For men who have restless leg syndrome 15 times a month or more, the incidence of erectile dysfunction was as high as seventy eight percent, and lower for those who experienced fewer episodes of RLS monthly.
The study, published in the journal Sleep suggests that restless leg syndrome and erectile dysfunction share the same mechanism.
For older men without restless leg syndrome the occurrence of erectile dysfunction was forty percent. For older men who reported restless leg syndrome, erectile dysfunction incidence was fifty three percent. The study came from an analysis of 23,119 men who participated in the Health Professional Follow-up Study. Information about erectile dysfunction and RLS was obtained via questionnaire.
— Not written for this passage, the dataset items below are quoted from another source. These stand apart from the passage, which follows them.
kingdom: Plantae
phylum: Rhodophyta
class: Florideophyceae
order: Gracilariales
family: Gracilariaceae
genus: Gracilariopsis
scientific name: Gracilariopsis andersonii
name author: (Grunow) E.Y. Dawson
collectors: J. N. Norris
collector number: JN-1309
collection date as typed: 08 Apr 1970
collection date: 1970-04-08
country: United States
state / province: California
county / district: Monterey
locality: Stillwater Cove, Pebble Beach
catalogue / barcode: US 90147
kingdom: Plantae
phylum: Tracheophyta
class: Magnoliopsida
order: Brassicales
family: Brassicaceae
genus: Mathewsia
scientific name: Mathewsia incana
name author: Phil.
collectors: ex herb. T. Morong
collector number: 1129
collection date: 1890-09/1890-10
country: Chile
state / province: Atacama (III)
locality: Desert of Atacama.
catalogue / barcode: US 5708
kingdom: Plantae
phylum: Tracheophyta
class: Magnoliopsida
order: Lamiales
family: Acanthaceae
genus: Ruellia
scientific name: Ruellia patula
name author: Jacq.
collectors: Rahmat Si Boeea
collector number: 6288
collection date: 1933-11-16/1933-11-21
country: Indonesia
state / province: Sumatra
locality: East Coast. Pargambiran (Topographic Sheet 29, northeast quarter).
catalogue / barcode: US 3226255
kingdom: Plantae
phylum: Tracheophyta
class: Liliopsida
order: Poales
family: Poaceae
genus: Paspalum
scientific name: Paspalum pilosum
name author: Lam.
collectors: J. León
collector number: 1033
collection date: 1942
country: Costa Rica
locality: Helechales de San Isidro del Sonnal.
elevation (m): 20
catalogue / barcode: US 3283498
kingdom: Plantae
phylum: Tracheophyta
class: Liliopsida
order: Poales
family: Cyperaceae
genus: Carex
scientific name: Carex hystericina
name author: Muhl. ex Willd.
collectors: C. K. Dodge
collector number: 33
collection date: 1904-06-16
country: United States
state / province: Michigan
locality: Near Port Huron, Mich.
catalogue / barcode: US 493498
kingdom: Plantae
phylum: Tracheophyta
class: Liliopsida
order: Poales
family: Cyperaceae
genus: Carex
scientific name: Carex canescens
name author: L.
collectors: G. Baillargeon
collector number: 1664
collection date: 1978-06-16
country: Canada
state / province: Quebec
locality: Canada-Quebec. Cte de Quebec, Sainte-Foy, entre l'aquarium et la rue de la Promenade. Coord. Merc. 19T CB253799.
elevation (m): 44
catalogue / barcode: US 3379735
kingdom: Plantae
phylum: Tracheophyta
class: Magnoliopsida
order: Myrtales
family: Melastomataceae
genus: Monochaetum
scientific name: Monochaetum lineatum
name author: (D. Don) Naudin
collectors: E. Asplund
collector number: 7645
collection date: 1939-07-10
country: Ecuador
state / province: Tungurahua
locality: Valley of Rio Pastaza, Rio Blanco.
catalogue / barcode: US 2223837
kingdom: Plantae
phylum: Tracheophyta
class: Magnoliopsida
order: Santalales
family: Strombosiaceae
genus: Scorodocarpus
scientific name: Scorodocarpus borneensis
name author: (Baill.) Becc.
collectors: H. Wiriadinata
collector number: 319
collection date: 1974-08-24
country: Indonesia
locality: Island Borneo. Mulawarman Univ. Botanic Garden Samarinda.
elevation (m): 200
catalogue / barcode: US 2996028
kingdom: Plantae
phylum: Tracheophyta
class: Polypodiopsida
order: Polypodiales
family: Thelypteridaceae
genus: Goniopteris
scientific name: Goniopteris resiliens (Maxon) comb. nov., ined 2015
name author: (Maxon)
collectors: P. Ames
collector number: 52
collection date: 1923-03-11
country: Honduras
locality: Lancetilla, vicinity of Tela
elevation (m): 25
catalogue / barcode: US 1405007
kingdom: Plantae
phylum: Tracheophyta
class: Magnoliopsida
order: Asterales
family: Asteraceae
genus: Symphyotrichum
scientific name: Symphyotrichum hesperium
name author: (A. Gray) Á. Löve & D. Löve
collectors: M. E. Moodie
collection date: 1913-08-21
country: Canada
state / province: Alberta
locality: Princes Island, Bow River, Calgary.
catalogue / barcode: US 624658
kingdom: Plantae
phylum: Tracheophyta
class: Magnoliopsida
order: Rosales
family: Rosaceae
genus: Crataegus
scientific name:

Average age of the men was 69, that included male dentists, optometrists, osteopaths, podiatrists, pharmacists and veterinarians in the US. Approximately four percent of the men had RLS.
According to lead author Xiang Gao, MD, PhD, instructor at Harvard Medical School, associate epidemiologist at Brigham and Women's Hospital and research scientist at the Harvard School of public health in Boston, Mass, "The mechanisms underlying the association between RLS and erectile dysfunction could be caused by hypofunctioning of dopamine in the central nervous system, which is associated with both conditions."